Connection Pool Implications

  • One active transaction = one JDBC connection.

  • Long transactions or many REQUIRES_NEW calls can exhaust HikariCP.


Sample HikariCP Configuration in Spring Boot

Spring Boot uses HikariCP as the default connection pool. You can configure it in application.yml:

yaml


spring:

  datasource:

    url: jdbc:postgresql://localhost:5432/mydb

    username: myuser

    password: secret

    hikari:

      maximum-pool-size: 20         # Max concurrent connections

      minimum-idle: 5               # Idle connections kept ready

      connection-timeout: 30000     # Wait time (ms) for a free connection

      idle-timeout: 600000          # Max idle time (ms) before connection is released

      max-lifetime: 1700000         # Lifetime (ms) before connection is retired



Key notes:

  • maximum-pool-size: Limit this based on your database’s capacity.

  • connection-timeout: Fail fast if the pool is exhausted.

  • max-lifetime: Keep slightly shorter than the database’s connection timeout to avoid abrupt disconnects.
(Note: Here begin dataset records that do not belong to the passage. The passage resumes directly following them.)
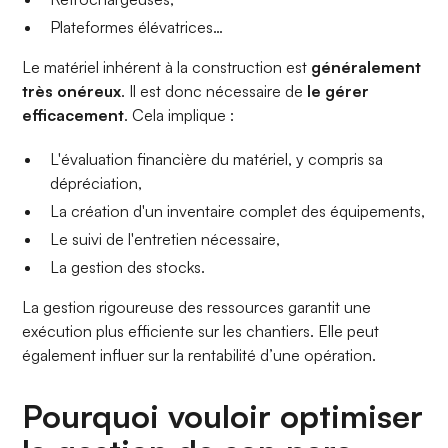
Plateformes élévatrices…
Le matériel inhérent à la construction est
généralement
très onéreux
. Il est donc nécessaire de
le gérer
efficacement
. Cela implique :
L'évaluation financière du matériel, y compris sa
dépréciation,
La création d'un inventaire complet des équipements,
Le suivi de l'entretien nécessaire,
La gestion des stocks.
La gestion rigoureuse des ressources garantit une
exécution plus efficiente sur les chantiers. Elle peut
également influer sur la rentabilité d’une opération.
Pourquoi vouloir optimiser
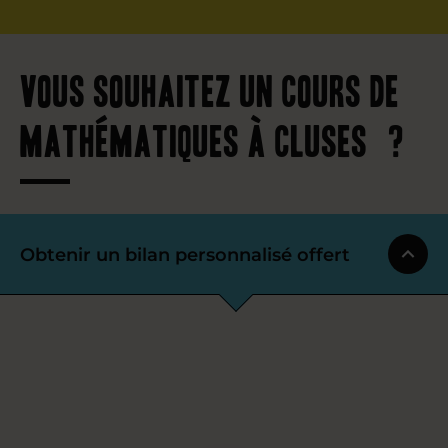
Vous souhaitez un cours de
mathématiques à Cluses ?
Obtenir un bilan personnalisé offert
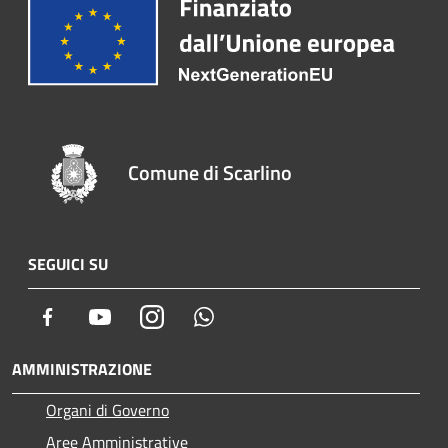
Comune di Scarlino
SEGUICI SU
Facebook
Youtube
Instagram
Whatsapp
AMMINISTRAZIONE
Organi di Governo
Aree Amministrative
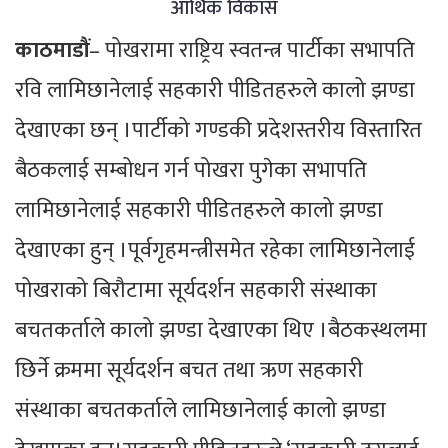
आर्थिक विकास
काठमाडौं
– पोखरामा राष्ट्रिय स्वतन्त्र पार्टीका सभापति
रवि लामिछानेलाई सहकारी पीडितहरुले कालो झण्डा
देखाएका छन् ।पार्टीको गण्डकी प्रदेशस्तरीय विस्तारित
बैठकलाई सम्बोधन गर्न पोखरा पुगेका सभापति
लामिछानेलाई सहकारी पीडितहरुले कालो झण्डा
देखाएका हुन् ।पूर्वगृहमन्त्रीसमेत रहेका लामिछानेलाई
पोखराको बिरौटामा सूर्यदर्शन सहकारी संस्थाका
बचतकर्ताले कालो झण्डा देखाएका थिए ।बैठकस्थलमा
छिर्ने क्रममा सूर्यदर्शन बचत तथा ऋण सहकारी
संस्थाका बचतकर्ताले लामिछानेलाई कालो झण्डा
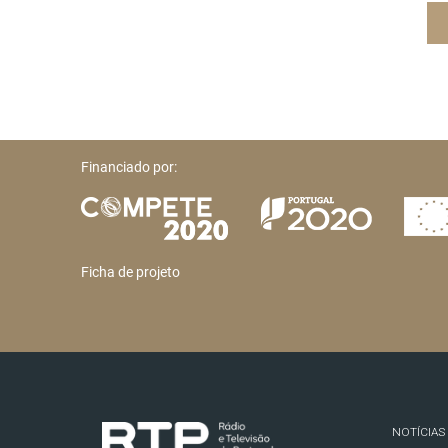
Financiado por:
Ficha de projeto
NOTÍCIAS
  • Match pool size to expected concurrent DB transactions, not thread pool size (especially when using virtual threads).


Virtual Threads (JDK 21)

  • Virtual threads allow high concurrency, but DB concurrency is still capped by maximum-pool-size.

  • Excess tasks wait for connections.

Example: Async Transactions with saveAsynch


@Async("appTaskExecutor")

public CompletableFuture<Void> saveAsynch(...) {

    contractService.findAllByContractNumbers(...); // @Transactional(readOnly = true)

    paymentService.saveTrackedPayments(...); // @Transactional

}

  • @Async starts a new thread; no transaction is inherited.

  • Each service method must have its own @Transactional.

Best Practices

  • Service-layer boundaries.

  • Short transactions.

  • Use readOnly=true when possible.

  • Handle optimistic lock exceptions with retries.

  • Avoid @Transactional on private methods.

  • Use REQUIRES_NEW sparingly due to its impact on consistency and connection usage.

Key Takeaways

  • One transaction = one JDBC connection.

  • Hibernate checks optimistic lock via UPDATE row count, not an extra SELECT.

  • Isolation + locking define data consistency/concurrency.

  • Async DB work needs explicit transactions.

  • Virtual threads don’t remove pool limits.

  • Foreign key constraints are enforced within the transaction according to DB rules, affecting insert order and commit behavior.